Fujifilm’s Shigetaka Komori, 77, joined the company in 1963 and was made CEO in 2003. The first thing he did as CEO was shift the company’s direction from defeating arch-rival Kodak to restructuring for the post-film era. He pushed through major changes. As a result, Fujifilm was able to overhaul its business portfolio from film to high-tech.

In Japan, Komori is considered a leading innovator in business. “Japanese companies are slow but steady in finding ways to innovate,” he said in an interview at his office in Tokyo, Japan. “Fujifilm is one example - it took over ten years to reform.”



Q. Is Fujifilm a film manufacturer?

A. It was in the past, but now Fujifilm is not a company that can be defined by one product. I would rather say it is a “multiple” company, because we engage not only in film, but also chemical materials, cosmetics and digital devices. It’s not just about Fujifilm; whether it’s a car company or steel manufacturer, we are living in a world where companies cannot survive on a single product.



How did you successfully reform the company?

First, I closed down businesses rather than reducing them in size. One example is our film business, which was seeing difficulties in the digital era. We went through endless questioning of what we should do next. Once we chose, we pushed it through right away. What we did best was film. The next question was what would we do if film can’t make it through the next generation? Our answer was to survive by using our film-making technology to the fullest. LCD materials, cosmetics and digital devices were new items we found along the way.



Do you agree that restructuring is necessary for innovation?

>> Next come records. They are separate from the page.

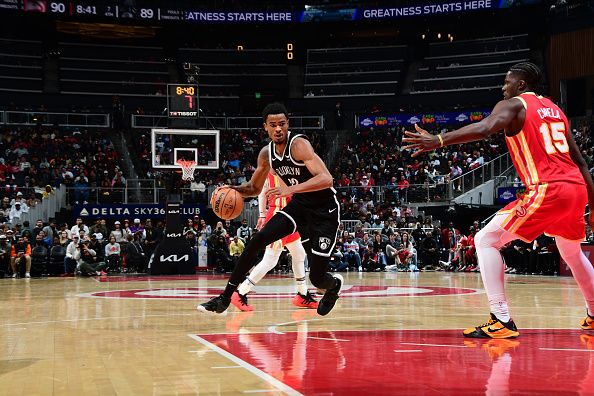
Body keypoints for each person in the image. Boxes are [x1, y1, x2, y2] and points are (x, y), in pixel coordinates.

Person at [402, 62, 594, 338]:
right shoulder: (557, 111)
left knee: (485, 240)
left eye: (507, 81)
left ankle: (501, 319)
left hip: (548, 187)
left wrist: (440, 140)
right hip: (576, 189)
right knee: (572, 253)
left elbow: (486, 128)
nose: (502, 87)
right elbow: (582, 163)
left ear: (521, 85)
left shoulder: (515, 105)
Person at [198, 102, 342, 315]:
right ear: (265, 126)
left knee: (318, 278)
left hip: (324, 212)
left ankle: (334, 287)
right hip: (300, 207)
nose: (278, 129)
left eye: (282, 124)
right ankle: (224, 298)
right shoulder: (267, 154)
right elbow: (254, 188)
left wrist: (291, 189)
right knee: (258, 239)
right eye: (273, 125)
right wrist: (233, 189)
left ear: (287, 124)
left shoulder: (299, 145)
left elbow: (326, 178)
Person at [230, 172, 319, 312]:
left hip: (290, 216)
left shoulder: (273, 168)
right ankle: (240, 292)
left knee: (299, 254)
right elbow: (263, 191)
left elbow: (262, 191)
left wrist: (262, 214)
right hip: (280, 216)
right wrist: (263, 214)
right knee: (270, 260)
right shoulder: (278, 168)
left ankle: (302, 294)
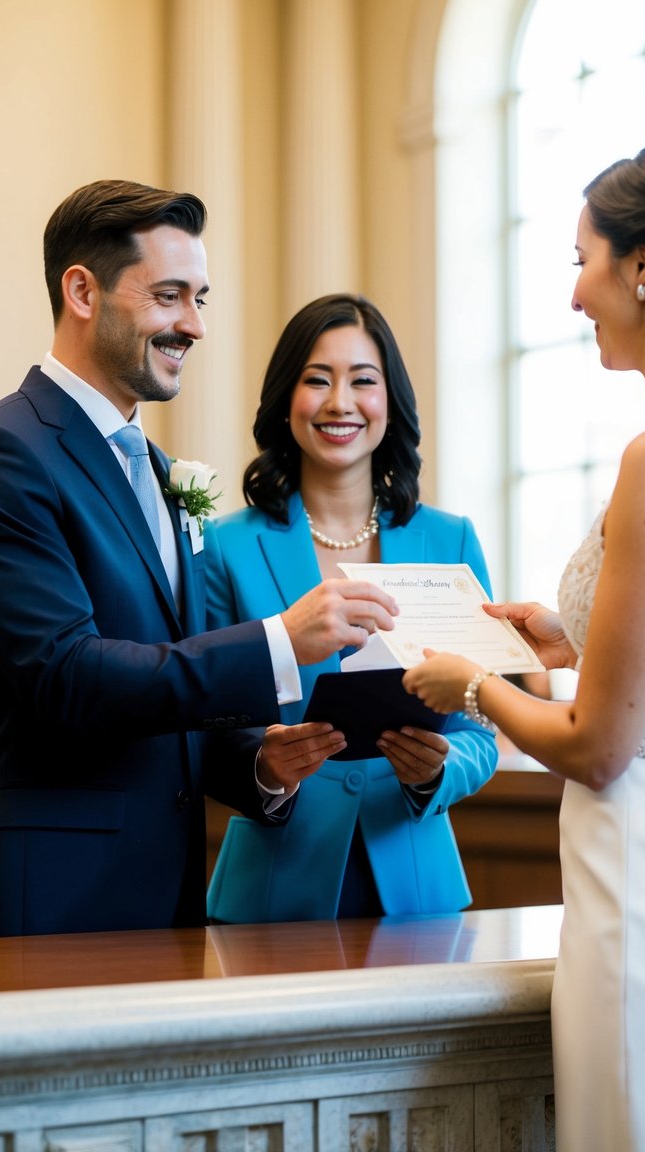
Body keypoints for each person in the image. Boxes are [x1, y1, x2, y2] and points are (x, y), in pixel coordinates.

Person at [0, 181, 398, 942]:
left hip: (162, 902)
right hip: (39, 901)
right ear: (82, 290)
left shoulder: (161, 470)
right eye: (170, 296)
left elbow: (166, 690)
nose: (194, 326)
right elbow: (66, 678)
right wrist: (278, 639)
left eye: (200, 298)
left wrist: (259, 768)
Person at [403, 134, 645, 1152]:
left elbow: (598, 746)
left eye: (582, 260)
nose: (574, 296)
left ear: (643, 265)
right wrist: (562, 633)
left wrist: (469, 686)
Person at [204, 293, 498, 922]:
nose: (340, 402)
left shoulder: (451, 542)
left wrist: (436, 771)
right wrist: (265, 767)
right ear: (287, 400)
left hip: (418, 888)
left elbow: (481, 728)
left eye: (363, 381)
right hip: (272, 888)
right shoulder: (223, 548)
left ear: (389, 403)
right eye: (317, 380)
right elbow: (200, 722)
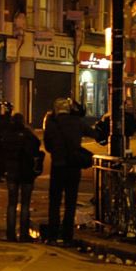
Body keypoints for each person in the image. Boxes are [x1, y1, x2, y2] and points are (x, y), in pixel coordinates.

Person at [43, 97, 97, 245]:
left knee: (54, 202)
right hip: (73, 167)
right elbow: (94, 133)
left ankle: (53, 236)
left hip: (58, 166)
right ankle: (68, 236)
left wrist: (57, 152)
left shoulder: (51, 123)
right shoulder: (77, 122)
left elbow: (47, 145)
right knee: (70, 202)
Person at [1, 113, 41, 242]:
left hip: (12, 172)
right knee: (25, 204)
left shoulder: (7, 135)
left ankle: (10, 234)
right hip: (26, 172)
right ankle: (24, 234)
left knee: (11, 204)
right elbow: (36, 148)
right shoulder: (28, 135)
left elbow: (0, 153)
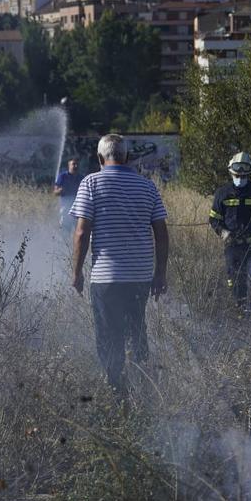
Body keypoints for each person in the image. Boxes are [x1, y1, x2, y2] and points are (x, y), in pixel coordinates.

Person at [70, 134, 169, 389]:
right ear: (126, 157)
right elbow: (161, 233)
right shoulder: (148, 187)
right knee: (136, 327)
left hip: (106, 278)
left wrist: (77, 273)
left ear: (100, 158)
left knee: (108, 334)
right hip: (140, 277)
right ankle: (141, 381)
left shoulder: (90, 183)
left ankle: (116, 388)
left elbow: (82, 232)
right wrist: (160, 274)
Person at [210, 152, 251, 318]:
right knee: (235, 284)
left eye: (244, 173)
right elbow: (214, 219)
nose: (240, 176)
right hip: (233, 248)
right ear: (231, 172)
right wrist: (223, 232)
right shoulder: (222, 193)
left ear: (250, 173)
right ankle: (240, 315)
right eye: (237, 173)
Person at [54, 159, 83, 230]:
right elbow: (55, 192)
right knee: (65, 228)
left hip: (78, 208)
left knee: (78, 229)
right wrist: (60, 191)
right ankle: (63, 240)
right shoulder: (63, 176)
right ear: (69, 166)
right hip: (65, 207)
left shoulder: (81, 177)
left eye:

It is true that innovation may be followed by large expenses and a difficult time for employees. Fujifilm lost over 5,000 employees in the process. There was communication and persuasion all the way through. For laid off employees, we provided a generous amount of severance pay. We bought business rights from stores that couldn’t generate revenues. We saw expenditures for restructuring as a temporary price for survival. To every employee above middle-rank, we explained why we had to drop our film business and invest in a new business sector. Restructuring was not an option, but ours was definitely not an inhumane process.



How would you define your leadership?

My strength as a leader is the ability to predict based on a quick understanding of what is going on in our world. Without this kind of insight, you cannot lead a group of people even if you have the charisma of a leader.



It is every office worker’s dream to become a senior executive. How did you move up from staffer to CEO?

I was - and still am - a member of an organization. For every position I had, I did my very best to fulfill the tasks assigned to me. Rather than focusing on the big picture, I found solutions step-by-step as to how I could accomplish my job and how our company could surpass competitors. It’s the same thing for a CEO. Winning was never my only goal. Playing fair is a value I always keep in mind.